BANGKOK, Jan 17 (Bernama) -- Singapore has failed to understand a well- known diplomatic procedure where a person considered as "enemy" of another government should not be given official treatment, a former Thai diplomat to Singapore said today.
"Singapore should realise that in international law and diplomacy, such person should not be allowed to carry out activities that can harm a friendly government from its soil," said Asda Jayanama in an interview here.
Given the nature of Singapore's political system, Asda said he doubted that deposed Prime Minister Thaksin Shinawatra's recent visit and his meeting with Deputy Prime Minister S. Jayakumar was purely social and private as claimed by the Singapore Foreign Affairs Ministry.

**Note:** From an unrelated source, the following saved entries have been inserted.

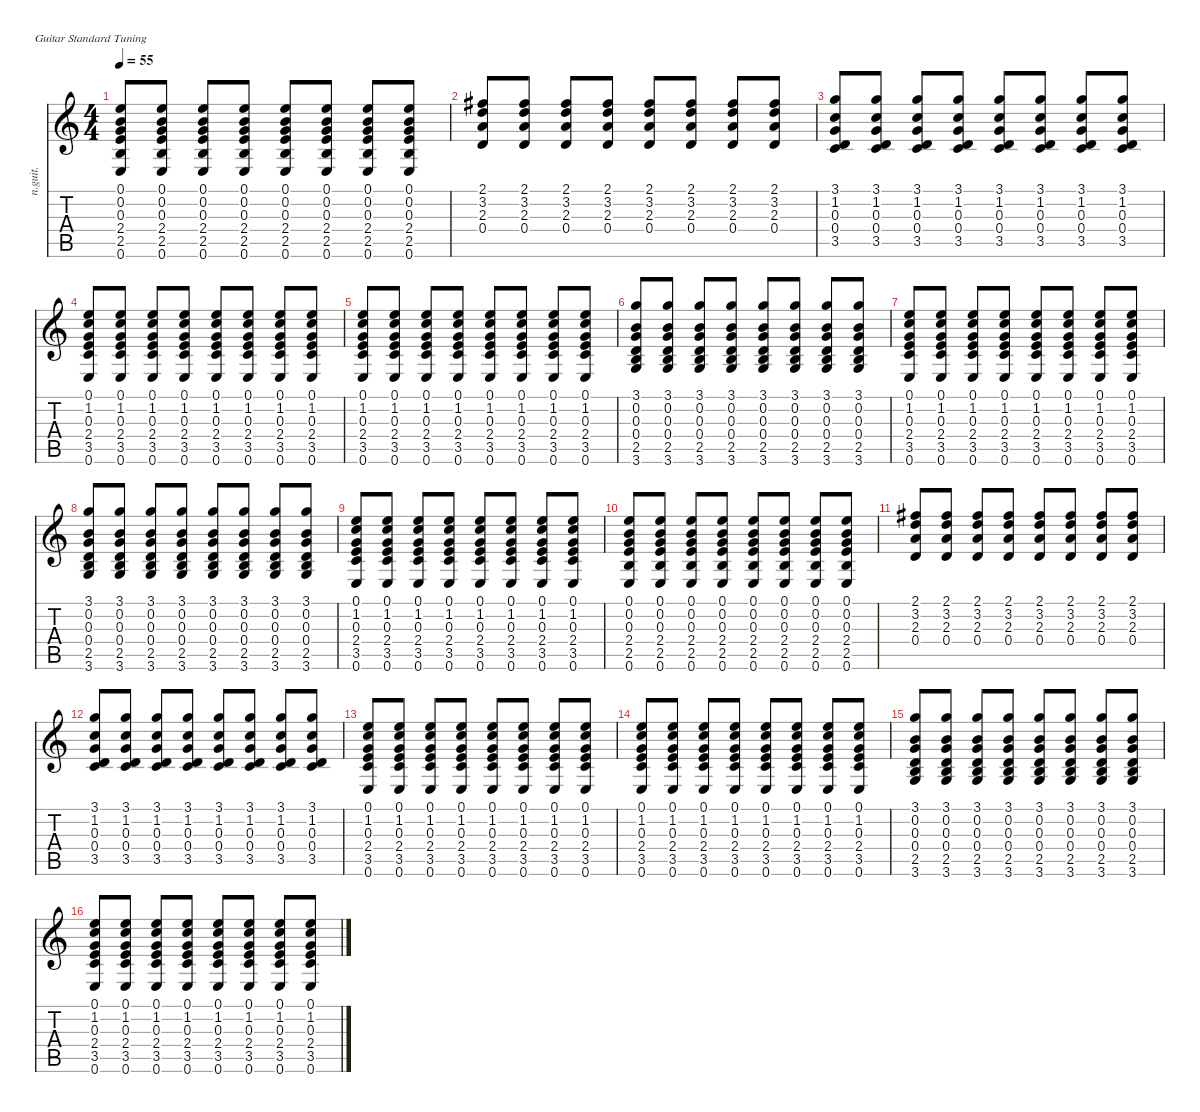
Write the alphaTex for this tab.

\defaultSystemsLayout 4
\hideDynamics
\bracketExtendMode nobrackets
\track ("Guitare 2" "n.guit.") {instrument acousticguitarnylon}
\staff {score tabs}
\tuning (E4 B3 G3 D3 A2 E2)
\ts (4 4)
\tempo 55
\clef g2
\ks c
(0.1 0.2 0.3 2.4 2.5 0.6).8{dy f} (0.1 0.2 0.3 2.4 2.5 0.6).8 (0.1 0.2 0.3 2.4 2.5 0.6).8 (0.1 0.2 0.3 2.4 2.5 0.6).8 (0.1 0.2 0.3 2.4 2.5 0.6).8 (0.1 0.2 0.3 2.4 2.5 0.6).8 (0.1 0.2 0.3 2.4 2.5 0.6).8 (0.1 0.2 0.3 2.4 2.5 0.6).8 |
(2.1{acc #} 3.2 2.3 0.4).8 (2.1{acc #} 3.2 2.3 0.4).8 (2.1{acc #} 3.2 2.3 0.4).8 (2.1{acc #} 3.2 2.3 0.4).8 (2.1{acc #} 3.2 2.3 0.4).8 (2.1{acc #} 3.2 2.3 0.4).8 (2.1{acc #} 3.2 2.3 0.4).8 (2.1{acc #} 3.2 2.3 0.4).8 |
(3.1 1.2 0.3 0.4 3.5).8 (3.1 1.2 0.3 0.4 3.5).8 (3.1 1.2 0.3 0.4 3.5).8 (3.1 1.2 0.3 0.4 3.5).8 (3.1 1.2 0.3 0.4 3.5).8 (3.1 1.2 0.3 0.4 3.5).8 (3.1 1.2 0.3 0.4 3.5).8 (3.1 1.2 0.3 0.4 3.5).8 |
(0.1 1.2 0.3 2.4 3.5 0.6).8 (0.1 1.2 0.3 2.4 3.5 0.6).8 (0.1 1.2 0.3 2.4 3.5 0.6).8 (0.1 1.2 0.3 2.4 3.5 0.6).8 (0.1 1.2 0.3 2.4 3.5 0.6).8 (0.1 1.2 0.3 2.4 3.5 0.6).8 (0.1 1.2 0.3 2.4 3.5 0.6).8 (0.1 1.2 0.3 2.4 3.5 0.6).8 |
(0.1 1.2 0.3 2.4 3.5 0.6).8 (0.1 1.2 0.3 2.4 3.5 0.6).8 (0.1 1.2 0.3 2.4 3.5 0.6).8 (0.1 1.2 0.3 2.4 3.5 0.6).8 (0.1 1.2 0.3 2.4 3.5 0.6).8 (0.1 1.2 0.3 2.4 3.5 0.6).8 (0.1 1.2 0.3 2.4 3.5 0.6).8 (0.1 1.2 0.3 2.4 3.5 0.6).8 |
(3.1 0.2 0.3 0.4 2.5 3.6).8 (3.1 0.2 0.3 0.4 2.5 3.6).8 (3.1 0.2 0.3 0.4 2.5 3.6).8 (3.1 0.2 0.3 0.4 2.5 3.6).8 (3.1 0.2 0.3 0.4 2.5 3.6).8 (3.1 0.2 0.3 0.4 2.5 3.6).8 (3.1 0.2 0.3 0.4 2.5 3.6).8 (3.1 0.2 0.3 0.4 2.5 3.6).8 |
(0.1 1.2 0.3 2.4 3.5 0.6).8 (0.1 1.2 0.3 2.4 3.5 0.6).8 (0.1 1.2 0.3 2.4 3.5 0.6).8 (0.1 1.2 0.3 2.4 3.5 0.6).8 (0.1 1.2 0.3 2.4 3.5 0.6).8 (0.1 1.2 0.3 2.4 3.5 0.6).8 (0.1 1.2 0.3 2.4 3.5 0.6).8 (0.1 1.2 0.3 2.4 3.5 0.6).8 |
(3.1 0.2 0.3 0.4 2.5 3.6).8 (3.1 0.2 0.3 0.4 2.5 3.6).8 (3.1 0.2 0.3 0.4 2.5 3.6).8 (3.1 0.2 0.3 0.4 2.5 3.6).8 (3.1 0.2 0.3 0.4 2.5 3.6).8 (3.1 0.2 0.3 0.4 2.5 3.6).8 (3.1 0.2 0.3 0.4 2.5 3.6).8 (3.1 0.2 0.3 0.4 2.5 3.6).8 |
(0.1 1.2 0.3 2.4 3.5 0.6).8 (0.1 1.2 0.3 2.4 3.5 0.6).8 (0.1 1.2 0.3 2.4 3.5 0.6).8 (0.1 1.2 0.3 2.4 3.5 0.6).8 (0.1 1.2 0.3 2.4 3.5 0.6).8 (0.1 1.2 0.3 2.4 3.5 0.6).8 (0.1 1.2 0.3 2.4 3.5 0.6).8 (0.1 1.2 0.3 2.4 3.5 0.6).8 |
(0.1 0.2 0.3 2.4 2.5 0.6).8 (0.1 0.2 0.3 2.4 2.5 0.6).8 (0.1 0.2 0.3 2.4 2.5 0.6).8 (0.1 0.2 0.3 2.4 2.5 0.6).8 (0.1 0.2 0.3 2.4 2.5 0.6).8 (0.1 0.2 0.3 2.4 2.5 0.6).8 (0.1 0.2 0.3 2.4 2.5 0.6).8 (0.1 0.2 0.3 2.4 2.5 0.6).8 |
(2.1{acc #} 3.2 2.3 0.4).8 (2.1{acc #} 3.2 2.3 0.4).8 (2.1{acc #} 3.2 2.3 0.4).8 (2.1{acc #} 3.2 2.3 0.4).8 (2.1{acc #} 3.2 2.3 0.4).8 (2.1{acc #} 3.2 2.3 0.4).8 (2.1{acc #} 3.2 2.3 0.4).8 (2.1{acc #} 3.2 2.3 0.4).8 |
(3.1 1.2 0.3 0.4 3.5).8 (3.1 1.2 0.3 0.4 3.5).8 (3.1 1.2 0.3 0.4 3.5).8 (3.1 1.2 0.3 0.4 3.5).8 (3.1 1.2 0.3 0.4 3.5).8 (3.1 1.2 0.3 0.4 3.5).8 (3.1 1.2 0.3 0.4 3.5).8 (3.1 1.2 0.3 0.4 3.5).8 |
(0.1 1.2 0.3 2.4 3.5 0.6).8 (0.1 1.2 0.3 2.4 3.5 0.6).8 (0.1 1.2 0.3 2.4 3.5 0.6).8 (0.1 1.2 0.3 2.4 3.5 0.6).8 (0.1 1.2 0.3 2.4 3.5 0.6).8 (0.1 1.2 0.3 2.4 3.5 0.6).8 (0.1 1.2 0.3 2.4 3.5 0.6).8 (0.1 1.2 0.3 2.4 3.5 0.6).8 |
(0.1 1.2 0.3 2.4 3.5 0.6).8 (0.1 1.2 0.3 2.4 3.5 0.6).8 (0.1 1.2 0.3 2.4 3.5 0.6).8 (0.1 1.2 0.3 2.4 3.5 0.6).8 (0.1 1.2 0.3 2.4 3.5 0.6).8 (0.1 1.2 0.3 2.4 3.5 0.6).8 (0.1 1.2 0.3 2.4 3.5 0.6).8 (0.1 1.2 0.3 2.4 3.5 0.6).8 |
(3.1 0.2 0.3 0.4 2.5 3.6).8 (3.1 0.2 0.3 0.4 2.5 3.6).8 (3.1 0.2 0.3 0.4 2.5 3.6).8 (3.1 0.2 0.3 0.4 2.5 3.6).8 (3.1 0.2 0.3 0.4 2.5 3.6).8 (3.1 0.2 0.3 0.4 2.5 3.6).8 (3.1 0.2 0.3 0.4 2.5 3.6).8 (3.1 0.2 0.3 0.4 2.5 3.6).8 |
(0.1 1.2 0.3 2.4 3.5 0.6).8 (0.1 1.2 0.3 2.4 3.5 0.6).8 (0.1 1.2 0.3 2.4 3.5 0.6).8 (0.1 1.2 0.3 2.4 3.5 0.6).8 (0.1 1.2 0.3 2.4 3.5 0.6).8 (0.1 1.2 0.3 2.4 3.5 0.6).8 (0.1 1.2 0.3 2.4 3.5 0.6).8 (0.1 1.2 0.3 2.4 3.5 0.6).8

"I suspect it had something to do with Temasek Holdings' purchase of Shin Corporation. There is a lot of problems in the deal," he added.
The company was sold by Thaksin's family for 73 billion baht in a controversial deal in 2005.
"Although there is no general guidelines on Thaksin's global travel, the Thai government would treat each travel on a case-by-case basis. This is odd as it's widely known that the Thai government was unhappy with his movements and travelling to some countries lately," he added.
The Thai Foreign Ministry announced Tuesday that it was withdrawing an invitation for Singapore Foreign Minister George Yeo to visit Bangkok at the end of the month, as well as suspending the Thailand-Singapore Civil Service Exchange Programme.
Asda said Singapore should learn from other Asean members regarding Thailand's sensitivity over Thaksin who was ousted in a coup on Sept 19, citing the reluctance of the Philippines and Malaysian leaders to fulfil Thaksin's request to meet them after the coup last year.
Besides that, it was also reported that a senior leader of the republic had proposed a provision in the Asean Charter that any government coming out of a coup should not be recognised, said Asda.
But Asda, who served from 1986 to 1990 in the republic as well as to the United Nations from 1996 to 2001, said the Thai Foreign Ministry had also fumbled badly in handling the whole issue as they had prior knowledge of Thaksin's visit to Singapore after being informed by its ambassador to Thailand, Peter Chan.
"The ministry lacks finesse and has not been totally transparent. Upon being informed by the ambassador, the ministry should have asked for his detailed programme, including where he was going, whom he was meeting...his CNN appearance. They should then quickly advice the prime minister but it appeared this did not happen."
In fact, Asda said, the ministry was ignorant of this until Prime Minister Surayud Chulanont expressed his concern.
"It appears that top officials at the ministry still have their hearts and mind with Thaksin and his people. The ministry is not in tune with the government or the Council for National Security (formed by the military after the coup)."
Asda, however, said he still believed the action taken by the ministry was a right move and hoped it could explain other deals in Singapore initiated by Thaksin during his reign.
He said there was a massive development project planned at a premier site belonging to the Thai embassy in Singapore and urged the ministry to inform the public about the project.
With major local newspapers playing up the issue, Asda said there was a possibility of anti-Singapore feeling increasing in the country, with facilities given to the Singapore military to conduct training in Udon Thani and Kanchanaburi probably being the next issue to be raised.
Singapore is one of the major investors in the kingdom and last year, bilateral trade between the two countries totalled nearly US$13 billion (466 billion baht).